According to local tradition, the name 'Mastung' derives from two Brahui words: Mas, meaning mountain, and Tung, meaning hole.

Agriculture is central to the local economy; yet persistent water scarcity significantly limits the productivity of arable land, particularly affecting the growth of temperate fruit orchards and winter vegetables.

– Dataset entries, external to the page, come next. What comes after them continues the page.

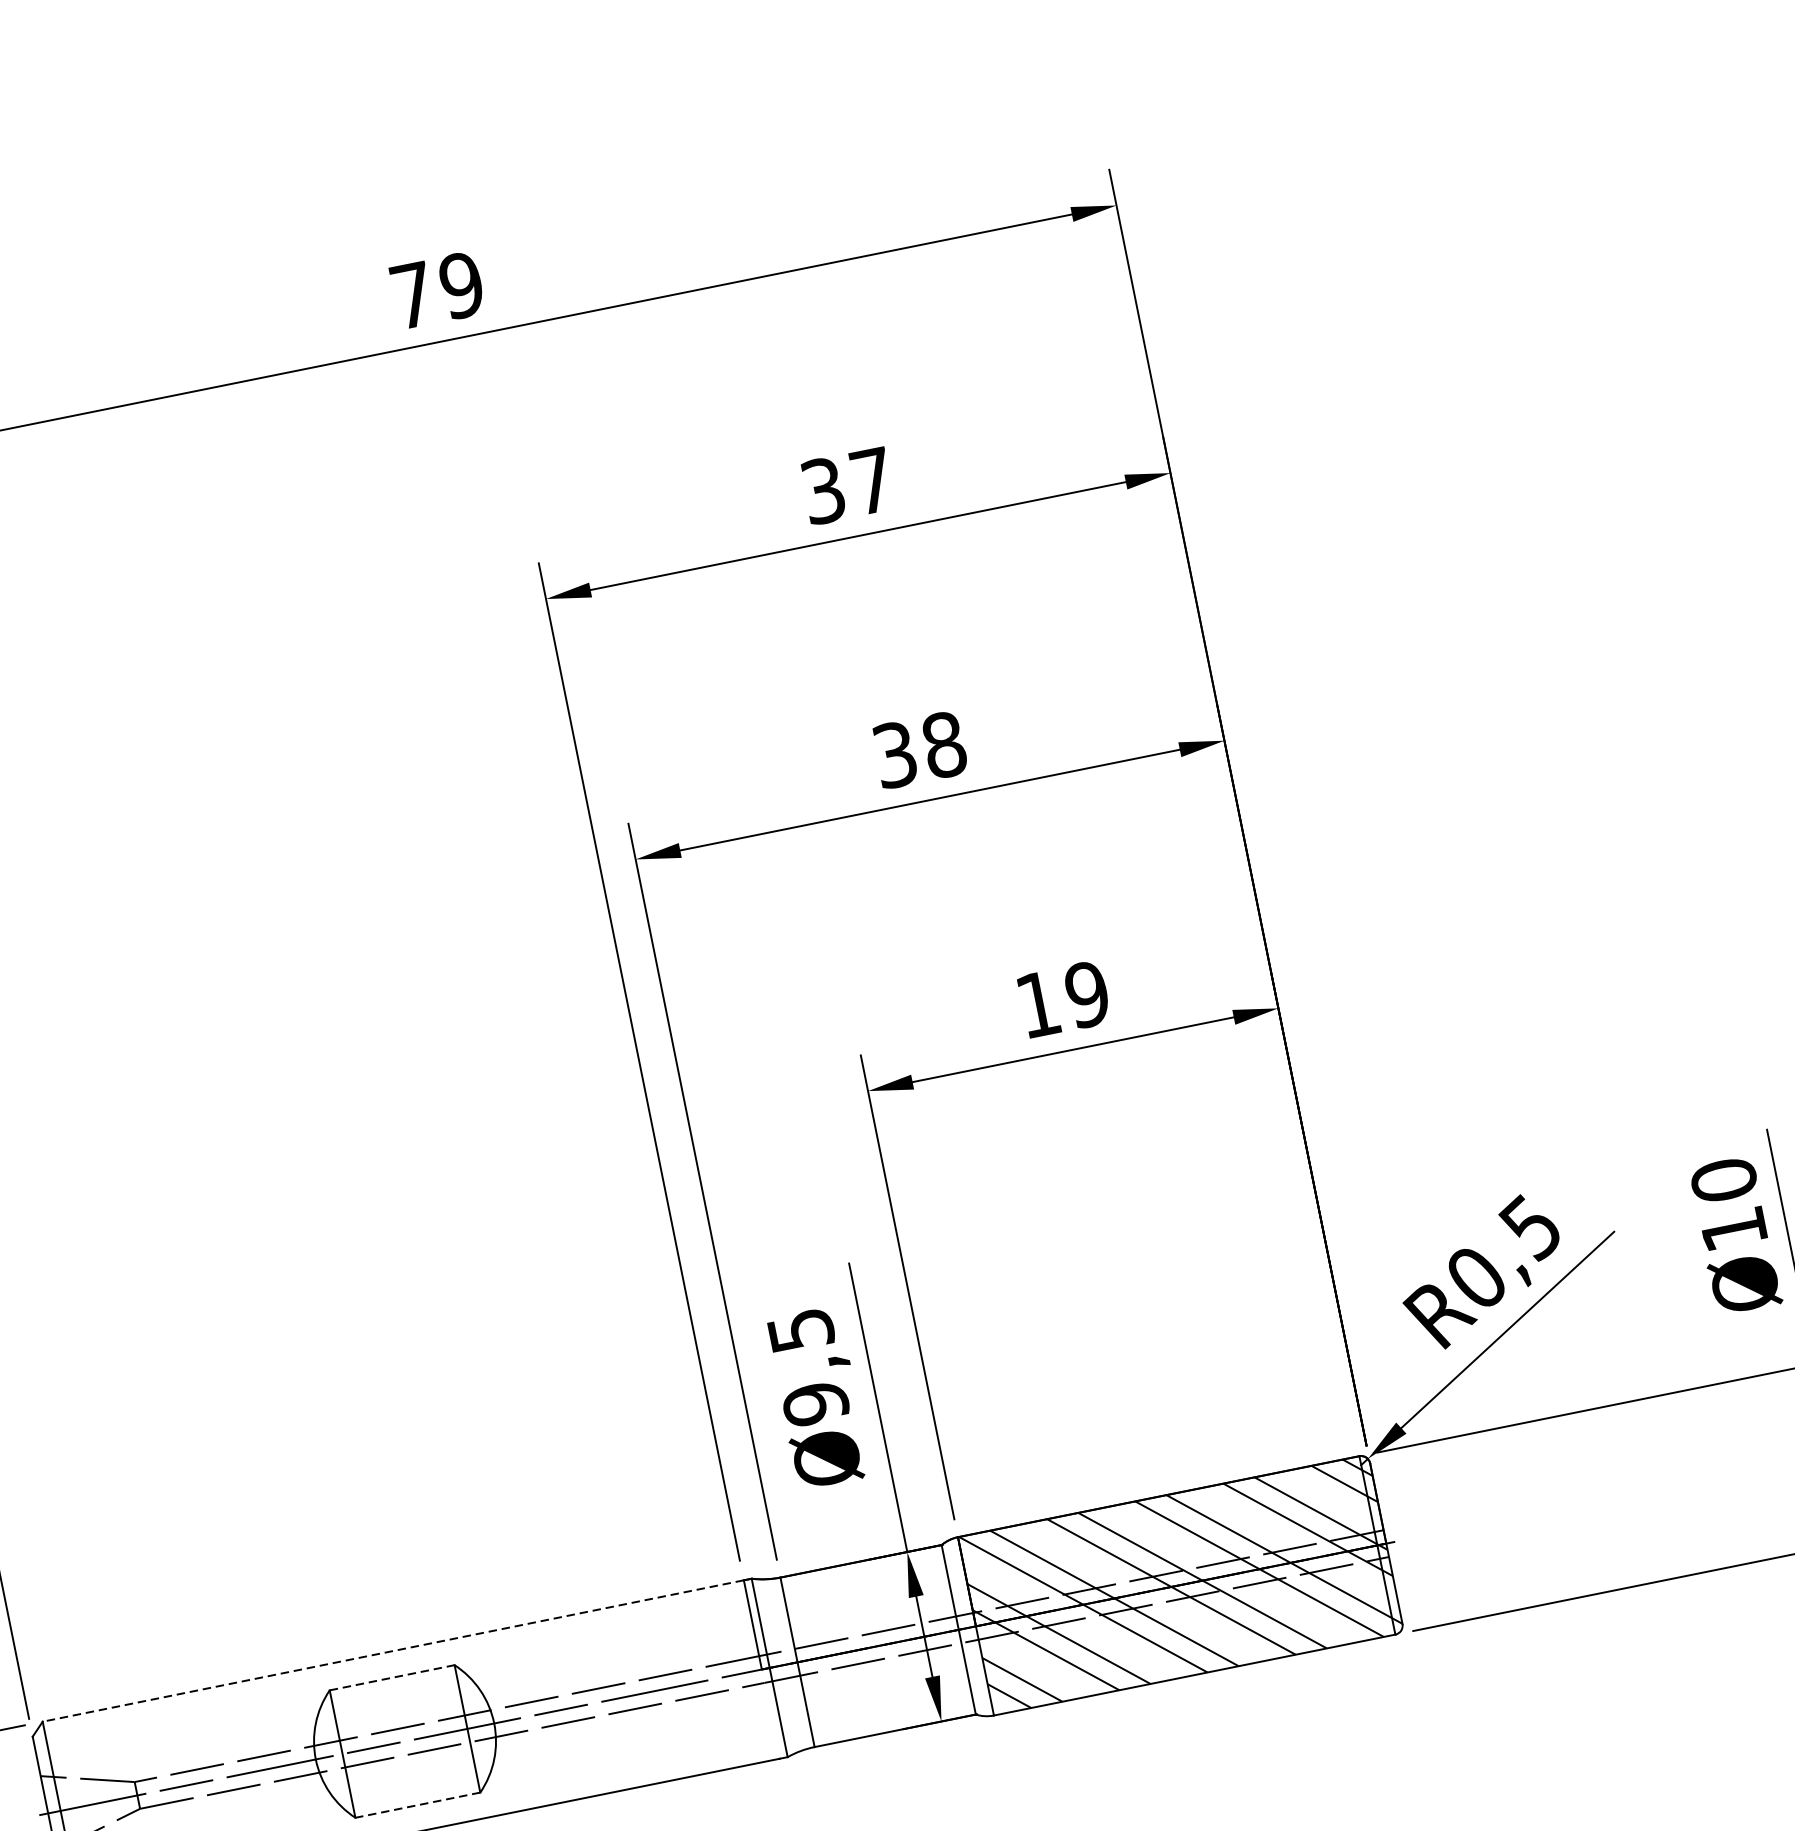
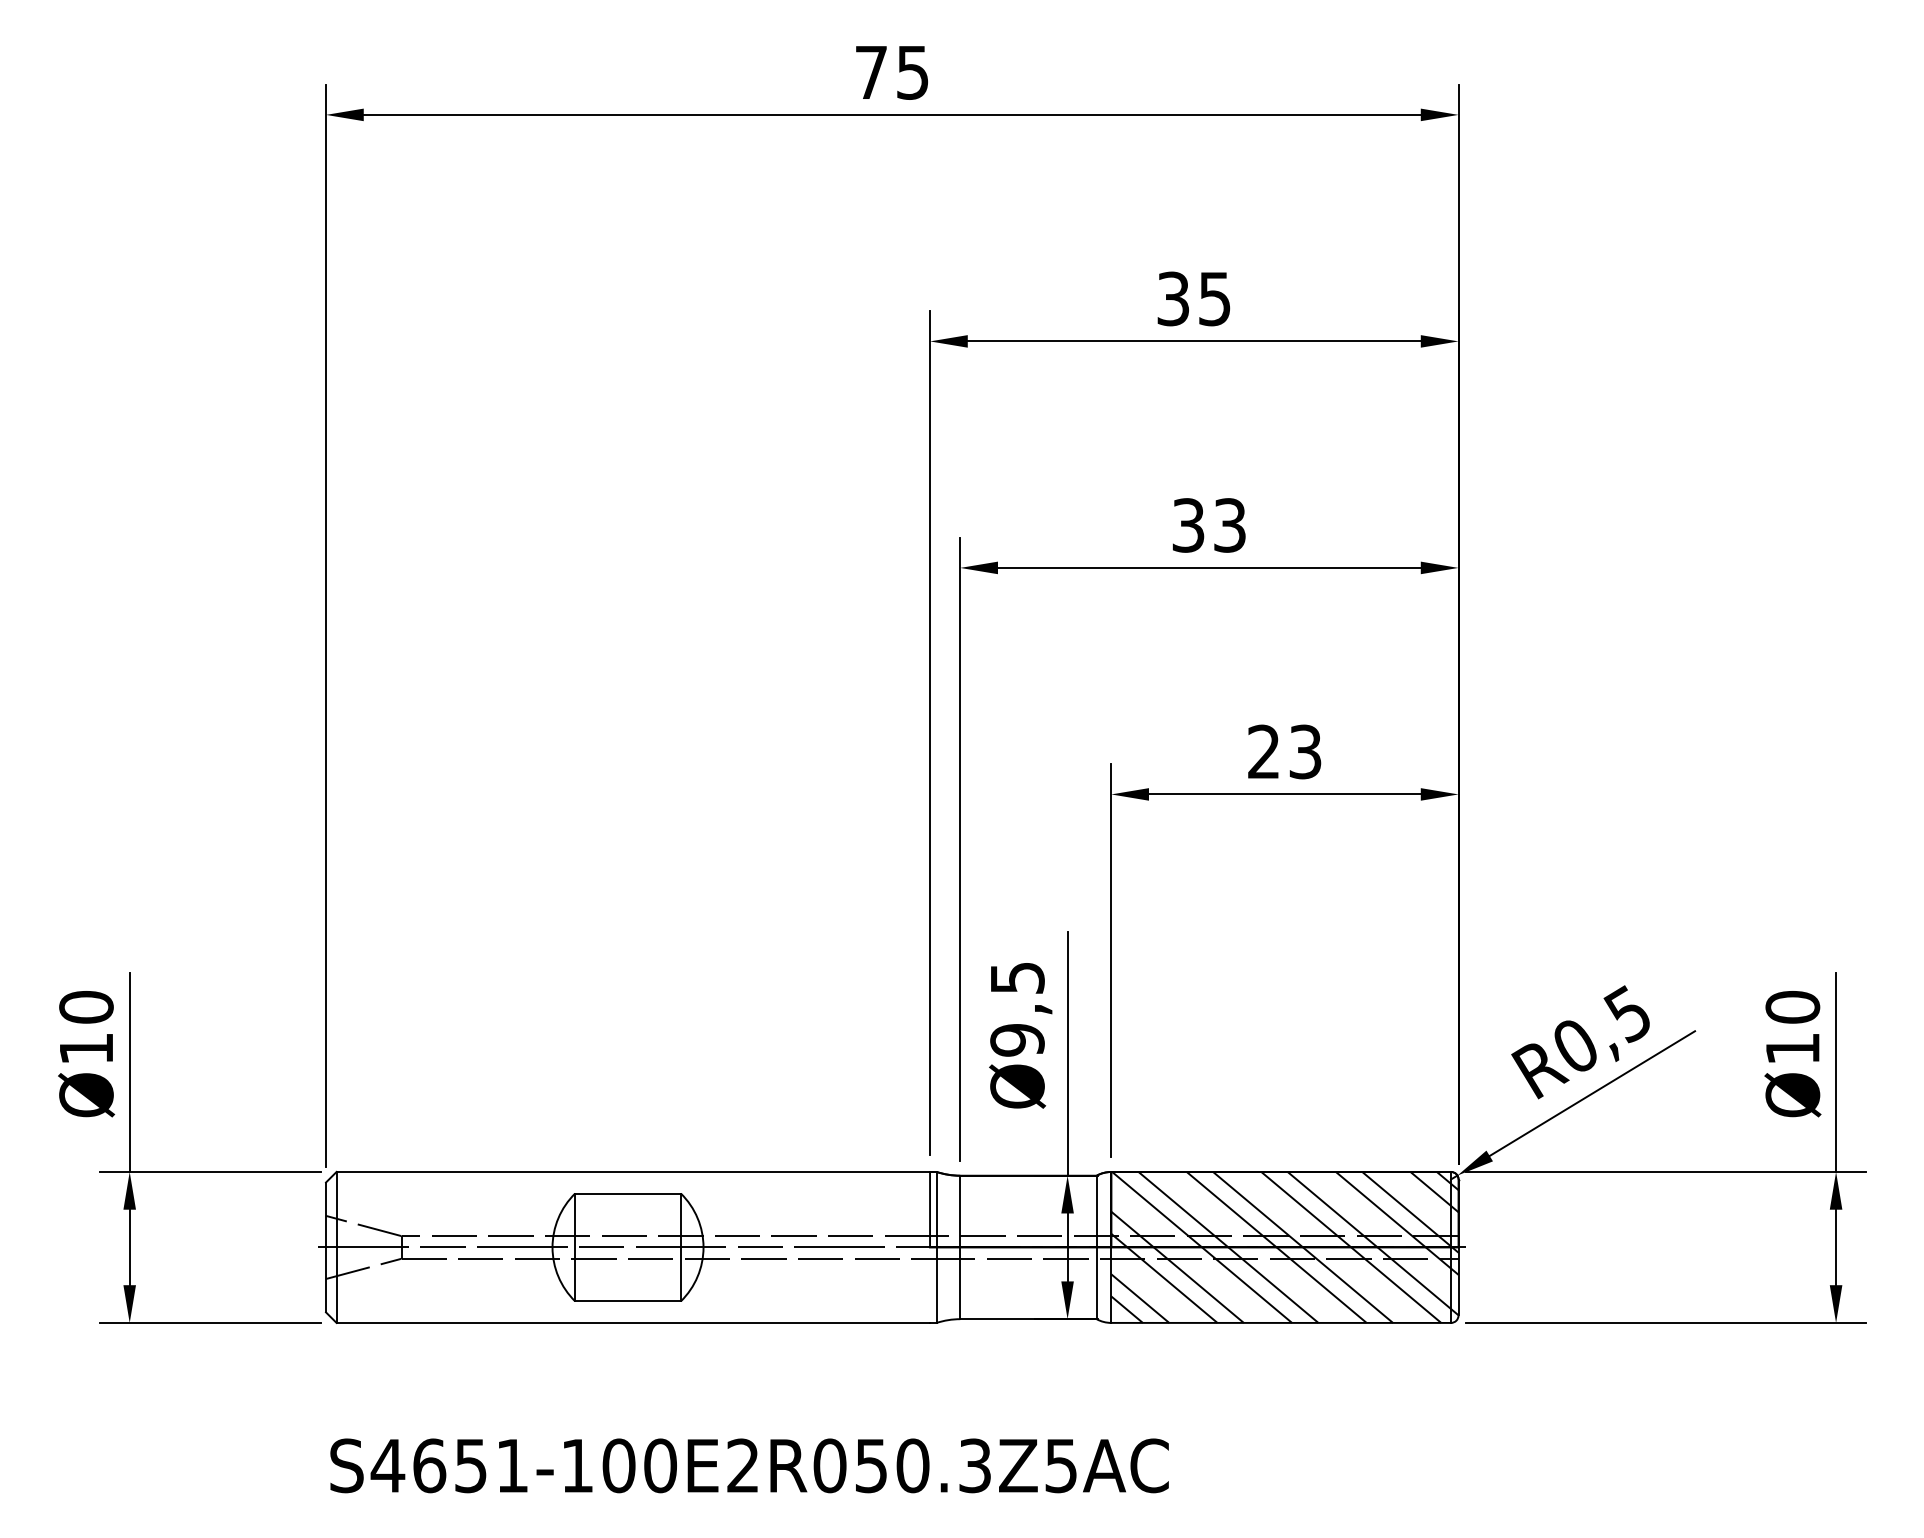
text: (461, 285) -> (912, 72), 79 -> 75
text: (872, 481) -> (1214, 299), 37 -> 35
text: (943, 745) -> (1229, 525), 38 -> 33
text: (1062, 999) -> (1284, 751), 19 -> 23
line: (393, 1650) -> (633, 1171), dashed -> solid
line: (392, 1677) -> (628, 1193), dashed -> solid
line: (418, 1805) -> (628, 1301), dashed -> solid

The district is also vulnerable to natural hazards. Earthquakes, floods, and droughts occur periodically and are recognised as major environmental risks in the region.

== Geography ==
Covering covers an area of approximately 692 square kilometres and shares borders with Khad Koocha Tehsil to the south, Panj Pai Tehsil to the west, Quetta Saddar and Quetta City to the north, and Dasht Tehsil to the east. The landscape is largely arid and mountainous, with elevations generally above 1000 m and some peaks rising over 3000 m. Seasonal streams traverse, or nalas, cross the rugged terrain, which is characterised by desert-like features and sparse vegetation.

== Climate ==
Mastung experiences a semi-arid climate, marked by long, hot, and dry summers and short, intensely cold winters that often accompanied by snowfall. Temperatures typically range from -2 C to 34 C, with occasional extremes below -6 C or above 37 C. Annual precipitation averages around 244 mm, with March being the wettest month.
Vegetation is sparse and xerophytic, consisting of thorny shrubs, hardy bushes, occasional draught-resistant trees, and various ephemeral plants that appear after rainfall.

== Population ==
As per the 2023 census, Mastung Tehsil has a population of 162,319 living in 22,487 households. The population density is approximately 234 persons per square kilometre. The Tehsil faces notable development challenges, particularly in the education sector. The literacy rate stands at 33.22%, with significant gender disparities: 42.69% for males and just 22.55% for females, reflecting limited educational access, especially for women and girls.

===Language===
Brahui is the predominant language spoken in Mastung Tehsil, with approximately 132,804 speakers, accounting for around 81.9% of the population. Balochi is spoken by 20,484 people (12.6%), while Pashto is spoken by 4,103 individuals (2.5%). The remaining 2.9% of the population speaks a variety of other languages.